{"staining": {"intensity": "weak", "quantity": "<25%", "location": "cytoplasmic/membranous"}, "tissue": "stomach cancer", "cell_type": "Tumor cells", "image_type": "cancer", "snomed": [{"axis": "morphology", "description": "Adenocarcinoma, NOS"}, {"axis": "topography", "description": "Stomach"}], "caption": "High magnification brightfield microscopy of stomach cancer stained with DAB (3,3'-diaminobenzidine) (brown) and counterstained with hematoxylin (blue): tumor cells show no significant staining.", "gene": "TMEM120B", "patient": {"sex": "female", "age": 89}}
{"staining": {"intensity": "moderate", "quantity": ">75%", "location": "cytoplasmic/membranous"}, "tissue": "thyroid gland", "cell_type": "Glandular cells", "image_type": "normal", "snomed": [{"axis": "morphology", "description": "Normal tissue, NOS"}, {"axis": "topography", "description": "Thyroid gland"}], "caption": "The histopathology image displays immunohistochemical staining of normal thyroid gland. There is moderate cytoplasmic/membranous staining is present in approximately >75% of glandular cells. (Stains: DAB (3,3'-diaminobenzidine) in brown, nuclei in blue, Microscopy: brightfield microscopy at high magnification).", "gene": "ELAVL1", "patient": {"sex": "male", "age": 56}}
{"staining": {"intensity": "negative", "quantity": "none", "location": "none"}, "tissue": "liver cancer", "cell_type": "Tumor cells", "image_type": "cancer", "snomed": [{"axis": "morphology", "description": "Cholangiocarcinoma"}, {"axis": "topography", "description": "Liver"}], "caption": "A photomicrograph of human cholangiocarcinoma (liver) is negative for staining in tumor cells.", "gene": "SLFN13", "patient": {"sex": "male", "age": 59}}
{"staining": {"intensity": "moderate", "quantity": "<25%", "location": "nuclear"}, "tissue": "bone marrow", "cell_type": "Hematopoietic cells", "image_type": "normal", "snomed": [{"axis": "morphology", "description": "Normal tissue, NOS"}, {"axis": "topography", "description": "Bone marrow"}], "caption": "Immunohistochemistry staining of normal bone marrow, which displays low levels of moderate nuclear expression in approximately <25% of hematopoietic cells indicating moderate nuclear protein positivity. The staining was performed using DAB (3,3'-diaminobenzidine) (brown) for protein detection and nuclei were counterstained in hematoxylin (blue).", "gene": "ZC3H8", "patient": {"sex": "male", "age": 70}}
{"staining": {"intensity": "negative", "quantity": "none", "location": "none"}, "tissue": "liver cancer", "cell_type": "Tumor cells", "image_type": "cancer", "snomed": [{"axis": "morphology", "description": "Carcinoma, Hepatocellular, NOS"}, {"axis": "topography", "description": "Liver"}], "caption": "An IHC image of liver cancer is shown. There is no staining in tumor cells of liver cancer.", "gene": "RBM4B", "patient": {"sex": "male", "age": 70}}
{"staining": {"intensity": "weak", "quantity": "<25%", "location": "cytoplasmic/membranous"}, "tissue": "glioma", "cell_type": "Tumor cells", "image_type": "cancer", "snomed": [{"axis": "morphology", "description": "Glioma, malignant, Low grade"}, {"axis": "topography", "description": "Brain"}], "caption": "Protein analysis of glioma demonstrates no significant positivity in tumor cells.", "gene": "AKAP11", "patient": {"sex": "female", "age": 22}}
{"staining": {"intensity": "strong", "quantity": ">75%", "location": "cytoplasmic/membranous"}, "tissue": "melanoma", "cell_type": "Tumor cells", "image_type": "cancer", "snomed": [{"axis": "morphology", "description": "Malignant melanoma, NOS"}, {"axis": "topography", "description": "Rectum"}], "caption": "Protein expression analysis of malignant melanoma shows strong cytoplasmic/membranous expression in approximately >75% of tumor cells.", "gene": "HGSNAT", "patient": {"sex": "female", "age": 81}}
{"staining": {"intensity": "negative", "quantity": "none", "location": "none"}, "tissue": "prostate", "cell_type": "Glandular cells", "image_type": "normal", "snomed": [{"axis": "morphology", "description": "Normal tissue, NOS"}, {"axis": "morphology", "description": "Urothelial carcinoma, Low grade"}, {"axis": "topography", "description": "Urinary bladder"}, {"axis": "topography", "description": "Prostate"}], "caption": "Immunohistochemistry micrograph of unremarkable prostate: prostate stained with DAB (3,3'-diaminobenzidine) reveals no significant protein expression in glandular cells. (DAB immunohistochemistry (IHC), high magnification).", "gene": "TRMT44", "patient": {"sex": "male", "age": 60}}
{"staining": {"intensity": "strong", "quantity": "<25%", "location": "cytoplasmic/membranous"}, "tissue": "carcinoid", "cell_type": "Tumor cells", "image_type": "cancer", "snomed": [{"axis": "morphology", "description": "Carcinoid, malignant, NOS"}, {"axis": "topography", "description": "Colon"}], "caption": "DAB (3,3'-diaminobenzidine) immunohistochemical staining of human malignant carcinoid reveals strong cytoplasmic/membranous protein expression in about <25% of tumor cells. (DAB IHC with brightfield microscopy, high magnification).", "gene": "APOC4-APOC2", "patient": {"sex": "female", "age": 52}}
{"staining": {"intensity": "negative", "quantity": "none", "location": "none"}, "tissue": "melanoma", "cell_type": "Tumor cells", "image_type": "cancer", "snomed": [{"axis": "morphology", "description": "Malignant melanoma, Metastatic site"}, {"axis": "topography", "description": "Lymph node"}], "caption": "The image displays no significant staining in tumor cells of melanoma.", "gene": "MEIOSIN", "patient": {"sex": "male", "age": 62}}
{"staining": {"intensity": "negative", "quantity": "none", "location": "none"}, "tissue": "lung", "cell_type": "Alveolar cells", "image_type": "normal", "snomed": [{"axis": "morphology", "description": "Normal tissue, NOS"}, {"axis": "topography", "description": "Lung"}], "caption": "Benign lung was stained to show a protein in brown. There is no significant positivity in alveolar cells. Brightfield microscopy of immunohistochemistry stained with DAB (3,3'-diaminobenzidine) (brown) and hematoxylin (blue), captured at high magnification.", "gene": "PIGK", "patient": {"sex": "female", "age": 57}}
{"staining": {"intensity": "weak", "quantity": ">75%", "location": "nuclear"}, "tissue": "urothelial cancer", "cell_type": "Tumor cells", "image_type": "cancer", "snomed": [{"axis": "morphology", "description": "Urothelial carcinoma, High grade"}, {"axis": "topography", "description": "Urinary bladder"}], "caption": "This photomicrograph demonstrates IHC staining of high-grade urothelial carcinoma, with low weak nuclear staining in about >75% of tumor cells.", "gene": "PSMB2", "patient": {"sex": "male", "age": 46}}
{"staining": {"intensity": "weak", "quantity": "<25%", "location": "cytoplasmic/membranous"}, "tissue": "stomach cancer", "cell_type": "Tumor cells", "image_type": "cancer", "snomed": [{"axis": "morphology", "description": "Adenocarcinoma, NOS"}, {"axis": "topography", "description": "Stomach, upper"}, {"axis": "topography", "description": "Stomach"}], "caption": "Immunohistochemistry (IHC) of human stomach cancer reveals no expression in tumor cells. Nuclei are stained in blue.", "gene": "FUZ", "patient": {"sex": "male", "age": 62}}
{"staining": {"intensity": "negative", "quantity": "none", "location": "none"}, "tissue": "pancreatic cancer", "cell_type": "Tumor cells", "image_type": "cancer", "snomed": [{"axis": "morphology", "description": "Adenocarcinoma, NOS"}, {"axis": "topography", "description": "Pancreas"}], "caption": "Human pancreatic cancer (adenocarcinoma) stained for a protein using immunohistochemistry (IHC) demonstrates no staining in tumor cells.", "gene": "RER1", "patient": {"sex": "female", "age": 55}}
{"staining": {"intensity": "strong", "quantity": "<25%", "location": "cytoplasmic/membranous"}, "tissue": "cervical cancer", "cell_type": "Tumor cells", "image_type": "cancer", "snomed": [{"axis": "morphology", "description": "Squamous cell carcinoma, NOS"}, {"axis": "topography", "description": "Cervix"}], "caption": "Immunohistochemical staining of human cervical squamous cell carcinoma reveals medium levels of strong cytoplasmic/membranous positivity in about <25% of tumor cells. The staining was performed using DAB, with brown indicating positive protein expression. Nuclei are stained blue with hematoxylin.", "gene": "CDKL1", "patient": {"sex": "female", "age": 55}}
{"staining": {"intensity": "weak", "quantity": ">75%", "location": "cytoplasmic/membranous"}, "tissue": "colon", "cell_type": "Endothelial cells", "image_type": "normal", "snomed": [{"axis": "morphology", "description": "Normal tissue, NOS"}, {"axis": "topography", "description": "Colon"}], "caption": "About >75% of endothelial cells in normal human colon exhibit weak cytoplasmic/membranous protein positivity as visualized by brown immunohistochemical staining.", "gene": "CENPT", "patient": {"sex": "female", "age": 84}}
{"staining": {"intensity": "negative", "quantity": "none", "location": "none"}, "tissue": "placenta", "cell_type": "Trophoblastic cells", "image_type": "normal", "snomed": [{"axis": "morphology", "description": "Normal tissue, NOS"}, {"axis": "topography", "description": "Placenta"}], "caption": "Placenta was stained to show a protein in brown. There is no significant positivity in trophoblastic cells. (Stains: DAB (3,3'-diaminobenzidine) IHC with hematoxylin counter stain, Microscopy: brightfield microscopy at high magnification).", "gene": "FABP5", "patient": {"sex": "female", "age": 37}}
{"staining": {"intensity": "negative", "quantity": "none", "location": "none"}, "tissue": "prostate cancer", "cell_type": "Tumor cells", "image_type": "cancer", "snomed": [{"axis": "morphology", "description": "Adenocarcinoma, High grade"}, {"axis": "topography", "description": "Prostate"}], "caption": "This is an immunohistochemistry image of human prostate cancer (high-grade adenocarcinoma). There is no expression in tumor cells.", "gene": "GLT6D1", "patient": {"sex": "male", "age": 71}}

..............................

**WORK REQUEST:** Begin at the top of the records above and quote each line exactly, ending with the line that contains "histopathology image displays".

**RESULT:**
{"staining": {"intensity": "weak", "quantity": "<25%", "location": "cytoplasmic/membranous"}, "tissue": "stomach cancer", "cell_type": "Tumor cells", "image_type": "cancer", "snomed": [{"axis": "morphology", "description": "Adenocarcinoma, NOS"}, {"axis": "topography", "description": "Stomach"}], "caption": "High magnification brightfield microscopy of stomach cancer stained with DAB (3,3'-diaminobenzidine) (brown) and counterstained with hematoxylin (blue): tumor cells show no significant staining.", "gene": "TMEM120B", "patient": {"sex": "female", "age": 89}}
{"staining": {"intensity": "moderate", "quantity": ">75%", "location": "cytoplasmic/membranous"}, "tissue": "thyroid gland", "cell_type": "Glandular cells", "image_type": "normal", "snomed": [{"axis": "morphology", "description": "Normal tissue, NOS"}, {"axis": "topography", "description": "Thyroid gland"}], "caption": "The histopathology image displays immunohistochemical staining of normal thyroid gland. There is moderate cytoplasmic/membranous staining is present in approximately >75% of glandular cells. (Stains: DAB (3,3'-diaminobenzidine) in brown, nuclei in blue, Microscopy: brightfield microscopy at high magnification).", "gene": "ELAVL1", "patient": {"sex": "male", "age": 56}}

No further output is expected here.